La Corte conferma, pertanto, che l'interpretazione degli articoli 36 e 76 della direttiva 2014/25 sulla possibilità di chiedere agli offerenti chiarimenti sull'offerta o integrazioni documentali non è, in alcun modo, pertinente ai fini della soluzione della controversia principale e dichiara irricevibile la domanda di pronuncia pregiudiziale.

Osservazioni

Nell'ambito dei dibattiti che si sono sviluppati a seguito della pronuncia, insigni giuristi hanno osservato che la Corte avrebbe lasciato un ampio spazio di discrezionalità alle amministrazioni aggiudicatrici chiamate a decidere di volta in volta se escludere dalle procedure di appalto le offerte di operatori economici di paesi terzi non contemplati e, in caso di loro ammissione, se prevedere modalità di trattamento differenziate tramite un adeguamento del punteggio.
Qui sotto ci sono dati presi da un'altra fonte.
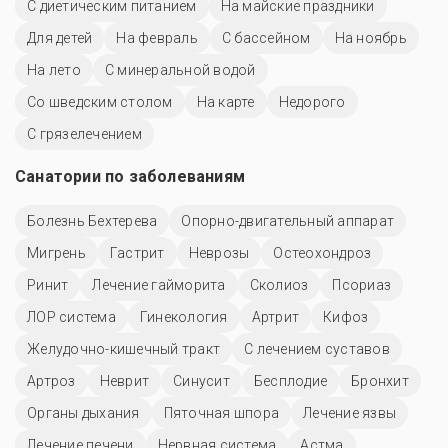
С диетическим питанием
На майские праздники
Для детей
На февраль
C бассейном
На ноябрь
На лето
С минеральной водой
Со шведским столом
На карте
Недорого
С грязелечением
Санатории по заболеваниям
Болезнь Бехтерева
Опорно-двигательный аппарат
Мигрень
Гастрит
Неврозы
Остеохондроз
Ринит
Лечение гайморита
Сколиоз
Псориаз
ЛОР система
Гинекология
Артрит
Кифоз
Желудочно-кишечный тракт
С лечением суставов
Артроз
Неврит
Синусит
Бесплодие
Бронхит
Органы дыхания
Пяточная шпора
Лечение язвы
Лечение печени
Нервная система
Астма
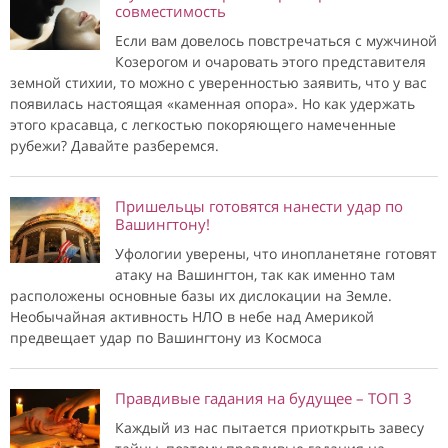
совместимость
Если вам довелось повстречаться с мужчиной
Козерогом и очаровать этого представителя
земной стихии, то можно с уверенностью заявить, что у вас
появилась настоящая «каменная опора». Но как удержать
этого красавца, с легкостью покоряющего намеченные
рубежи? Давайте разберемся.
Пришельцы готовятся нанести удар по
Вашингтону!
Уфологии уверены, что инопланетяне готовят
атаку на Вашингтон, так как именно там
расположены основные базы их дислокации на Земле.
Необычайная активность НЛО в небе над Америкой
предвещает удар по Вашингтону из Космоса
Правдивые гадания на будущее – ТОП 3
Каждый из нас пытается приоткрыть завесу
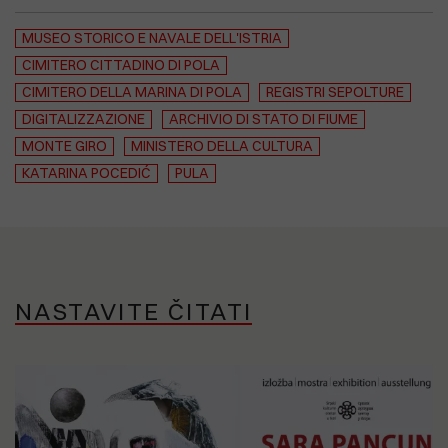
MUSEO STORICO E NAVALE DELL'ISTRIA
CIMITERO CITTADINO DI POLA
CIMITERO DELLA MARINA DI POLA
REGISTRI SEPOLTURE
DIGITALIZZAZIONE
ARCHIVIO DI STATO DI FIUME
MONTE GIRO
MINISTERO DELLA CULTURA
KATARINA POCEDIĆ
PULA
NASTAVITE ČITATI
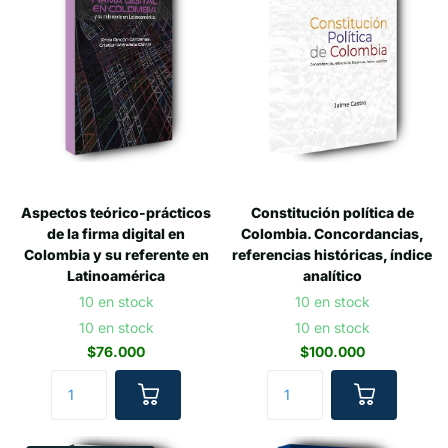
Aspectos teórico-prácticos
Constitución política de
de la firma digital en
Colombia. Concordancias,
Colombia y su referente en
referencias históricas, índice
Latinoamérica
analítico
10 en stock
10 en stock
10 en stock
10 en stock
$76.000
$100.000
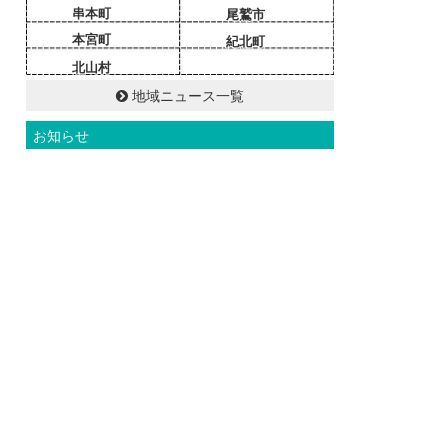
串本町
尾鷲市
本宮町
紀北町
北山村
地域ニュース一覧
お知らせ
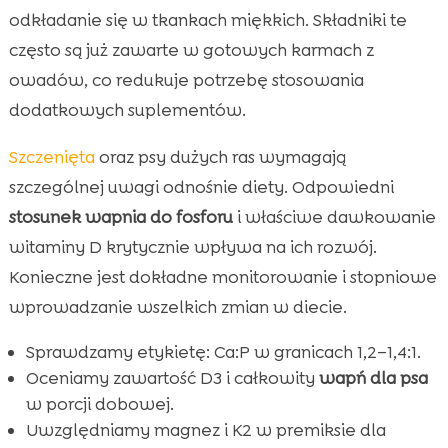
odkładanie się w tkankach miękkich. Składniki te
często są już zawarte w gotowych karmach z
owadów, co redukuje potrzebę stosowania
dodatkowych suplementów.
Szczenięta
oraz psy dużych ras wymagają
szczególnej uwagi odnośnie diety. Odpowiedni
stosunek wapnia do fosforu
i właściwe dawkowanie
witaminy D krytycznie wpływa na ich rozwój.
Konieczne jest dokładne monitorowanie i stopniowe
wprowadzanie wszelkich zmian w diecie.
Sprawdzamy etykietę: Ca:P w granicach 1,2–1,4:1.
Oceniamy zawartość D3 i całkowity
wapń dla psa
w porcji dobowej.
Uwzględniamy magnez i K2 w premiksie dla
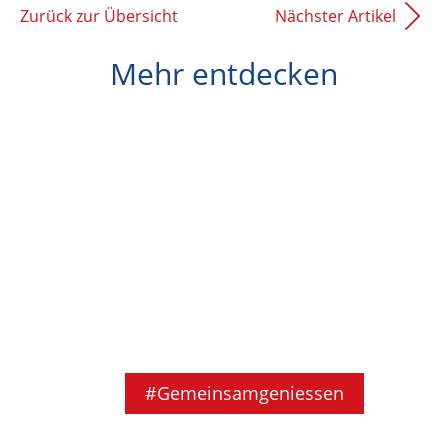
Zurück zur Übersicht
Nächster Artikel
Mehr entdecken
#Gemeinsamgeniessen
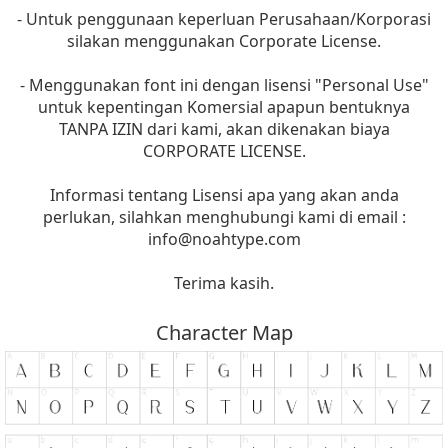
- Untuk penggunaan keperluan Perusahaan/Korporasi
silakan menggunakan Corporate License.
- Menggunakan font ini dengan lisensi "Personal Use"
untuk kepentingan Komersial apapun bentuknya
TANPA IZIN dari kami, akan dikenakan biaya
CORPORATE LICENSE.
Informasi tentang Lisensi apa yang akan anda
perlukan, silahkan menghubungi kami di email :
info@noahtype.com
Terima kasih.
Character Map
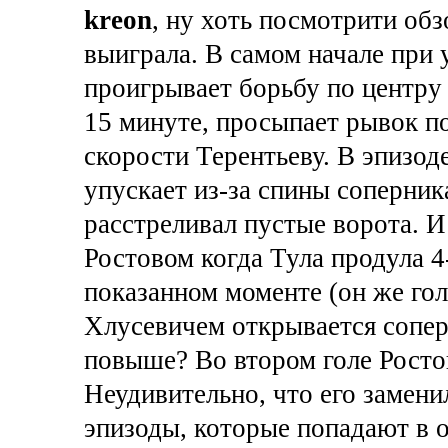
kreon
, ну хоть посмотрити обз
выиграла. В самом начале при
проигрывает борьбу по центру 
15 минуте, просыпает рывок п
скорости Терентьеву. В эпизод
упускает из-за спины соперника
расстреливал пустые ворота. И
Ростовом когда Тула продула 4
показанном моменте (он же гол)
Хлусевичем открывается соперн
повыше? Во втором голе Ростов
Неудивительно, что его замени
эпизоды, которые попадают в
La soluzione al primo problema richiede un coordinamento con le misure IPI adottate dalla Commissione sull'esclusione delle offerte di operatori economici originari di un paese terzo non contemplato.

Le amministrazioni aggiudicatrici e gli enti aggiudicatori dovranno, quindi, previamente verificare l'esistenza di tali misure.

In assenza di misure IPI di esclusione gli enti aggiudicatori potranno valutare, a loro insindacabile giudizio, l'ammissione delle offerte.

Quanto, invece, al tema del trattamento differenziato applicabile, dalla sentenza sembrerebbe emergere la possibilità di prevedere a monte regole di partecipazione distinte e quindi una lex specialis caratterizzata da diversi regimi applicabili a seconda del profilo soggettivo dell'offerente.

Tale opzione potrebbe complicare eccessivamente la fase di predisposizione della documentazione di gara e quella successiva di scelta del contraente con un appesantimento delle attività delle stazioni appaltanti.

Per ovviare a tale problema si potrebbero prevedere dei punteggi premiali per gli operatori economici dell'UE e per quelli dei paesi terzi contemplati oppure si potrebbero modulare i criteri di selezione, limitando le referenze valutabili a quelle riguardanti i contratti aggiudicati dalle amministrazioni aggiudicatrici, dagli enti aggiudicatori oppure dalle istituzioni dell'UE.

Si confida che le direttive di nuova generazione sugli appalti pubblici riusciranno ad operare un riordino della materia, colmando le lacune evidenziate.